I've responded to the issue of the surprise multi-hour downtime from fsck by doing scheduled reboots with a full fsck as part of standard maintenance. This is better than running into minor corruption during production hours, and having it turn into a real outage.
A big part of the problem is that ext3 has an unreasonably slow fsck. Although xfs has a much faster fsck, it uses too much memory for distributions to encourage xfs by default on large filesystems. Still, on most systems this is a non-issue. Switching to xfs would at least allow for a reasonably fast fsck.
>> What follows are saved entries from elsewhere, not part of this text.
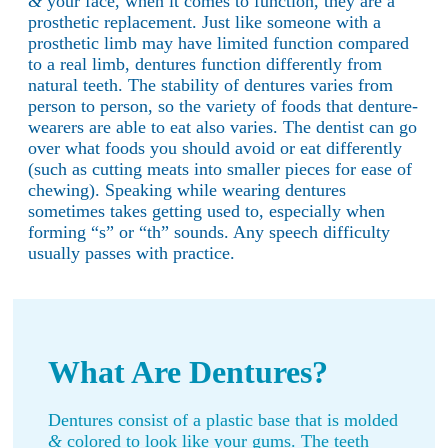
&
your face, when it comes to function, they are a
prosthetic replacement. Just like someone with a
prosthetic limb may have limited function compared
to a real limb, dentures function differently from
natural teeth. The stability of dentures varies from
person to person, so the variety of foods that denture-
wearers are able to eat also varies. The dentist can go
over what foods you should avoid or eat differently
(such as cutting meats into smaller pieces for ease of
chewing). Speaking while wearing dentures
sometimes takes getting used to, especially when
forming “s” or “th” sounds. Any speech difficulty
usually passes with practice.
What Are Dentures?
Dentures consist of a plastic base that is molded
&
colored to look like your gums. The teeth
This may make running fsck as part of normal maintenance easier to schedule.
If you're running RedHat and considering using xfs, you have to beware of how strongly they discourage the use of xfs and the fact that there are probably few people using xfs on the kernel you're running.
My understanding is that the ext4 project has a goal of at least somewhat improving the fsck performance.
Solution 2:
I would say that this is just another reason for which production servers should not run all alone and always have either a hot/cold backup or take part in a two node cluster. In these days of virtualization, you can easily have a physical main server and a virtual server, which is only a copy of the physical done every X days, ready to take over.
Other then this not so helpful answer, I would say that you should balance the importance of your data... If this is just a cluster node, skip it. If this is a client's non backuped web server, you may want to plan ahead next time :-)
Solution 3:
Depends.. For instance we had one server go down for routine maintenance that was running a QMail stack. QMail creates and kills a lot of files as time goes on, and it was a very busy mail server. The fsck took some 36 hours. It's not like we saved a helluva lot of performance out of the deal, but ultimately I suppose you could argue the filesystem was healthier. Was it really worth the chaos that ensued though? Not. At. All.